Not a Villain with a Tortured Soul You can't fault this veteran of many French wars for not speaking his mind: in the August newspaper Le Monde, in a book, and in a CBS interview conducted by Mike Wallace, Paul Aussaresses revealed and defended the use of torture by his French forces during the War of Algeria. This torture took place during the infamous 1957 Battle of Algiers, the subject of an indispensable film by Gillo Pontecorvo (1966). After his declarations, French authorities promptly put Aussaresses and two of his book publishers under trial for advocating crimes of war. The three were fined, and Aussaresses lost his Légion d'Honneur. Eventually, a European high court overturned the sentences, based on the right of free speech. Another suit against Aussaresses, this one for crimes of war, was dismissed.
Villain with a French Name This James Bond villain appears in Casino Royale as an agent of the SMERSH. His name means "The Cypher." Granted, he is a man of obscure origins, and was successively interpreted on screen by an Englishman, Orson Welles, and a Dane, Mads Mikkelsen. But Ian Fleming's original novel says that Le Chiffre's accent betrays some roots in Marseille. So, in an age when marketing still happily lends any product a touch of French style by blessing it with an accent aigu--think TRESemmé--why wouldn't the French accept a man with a Gallic sounding name as one of their illustrious villains?
Éminentissime Villain One might think that Alexandre Dumas's The Three Musketteers novel is responsible for making Richelieu, the minister who laid the foundations for France as we know it today, one of history's favorite villains. But memoirist Retz wrote that the real cardinal "struck down humans like lightning rather than governing them." Indeed, Richelieu's scheming ways, his network of spies, his political trials, and swift justice on the scaffold are disconcerting. Not helping was a temper alternating between bursts of excitement and bouts of depression. In Éminence, I look at what made Richelieu buckle under pressure, and what pressure did he have to endure: over the course of an epic life often spent on the battlefield, he had to equally contend with the antics of the French royal family. Just as lethal in this cast of out-of-control characters was Richelieu's own master, the enigmatic Louis XIII.
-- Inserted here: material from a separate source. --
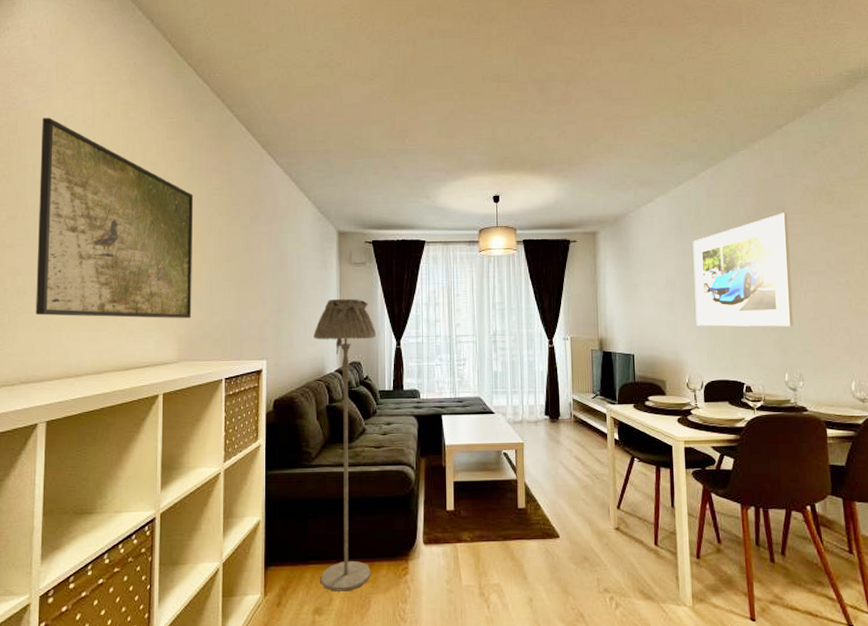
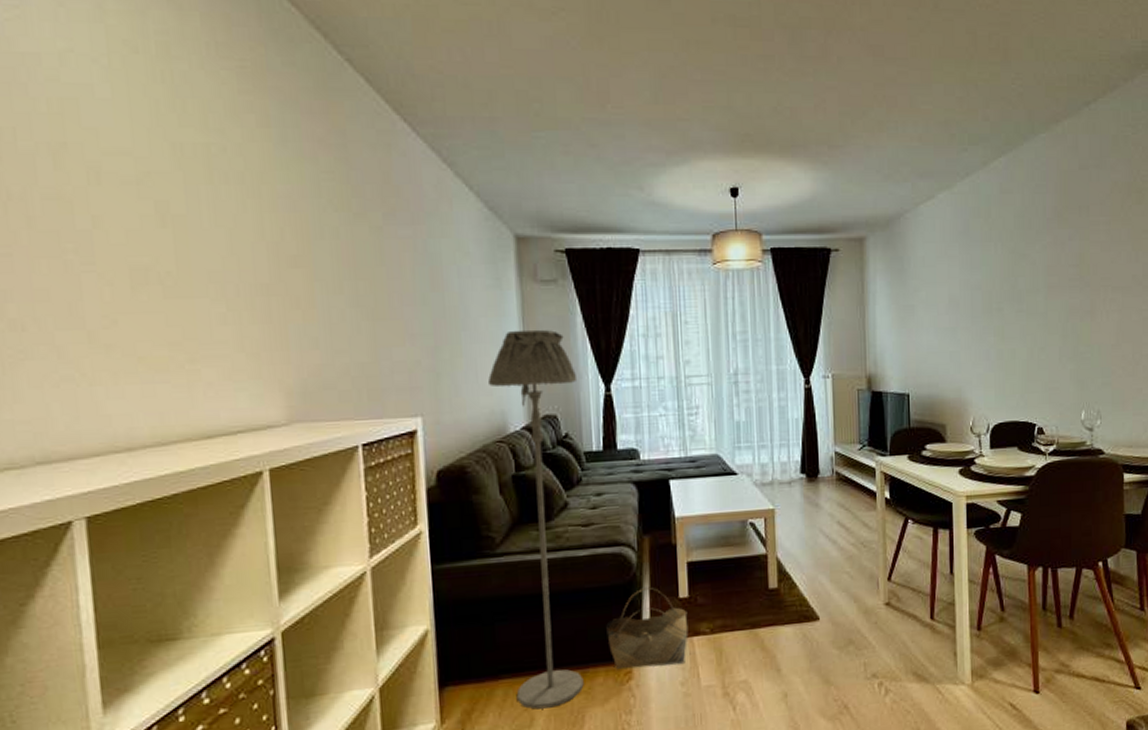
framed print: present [36,117,194,319] -> none [18,50,304,363]
basket: none [389,499,453,565] -> present [605,586,688,670]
Villainess in a Hoop Skirt The star of Laclos's eighteenth-century masterpiece Les Liaisons dangereuses, the Marquise de Merteuil is the quintessential aristocrat of the nasty-chic variety. Vowing revenge against a former lover, to whom tender Cécile is promised, Merteuil asks the legendary Valmont to seduce Cécile and take her virginity before her marriage. Glenn Close immortalized the cunning and malicious marquise on the big screen, and never mind the younger generations, who foolishly think that the Sarah Michelle Gellar and Ryan Philippe of Cruel Intentions have anything to do with Laclos's rakish aristocrats. There is a scene where Merteuil/Glenn Close explains how she trained herself in the art of concealing her emotions: by keeping up unfazed with a spirited dinner conversation while planting a fork in her hand under the table.
Hospitality Industry Villain (II) Just when Franco-US relations were enjoying some well-deserved quiet time--thanks to Sarko l'américain, perhaps?--here comes the Dominique Strauss-Kahn scandal and its accusatory chorus. The New York Post had a field day, but in France, the sight of the perp-walked and flash-riddled IMF director and leading présidentiable did much to revive the shocking image of an America run by puritans and cowboys upholders of the law. Let's hope that the uproar raised by his accuser's allegations will not encourage the French to think it's fair to define themselves as non-Américains. Still, it was hard not to giggle at the deluge of French schadenfreude that greeted the release of DSK.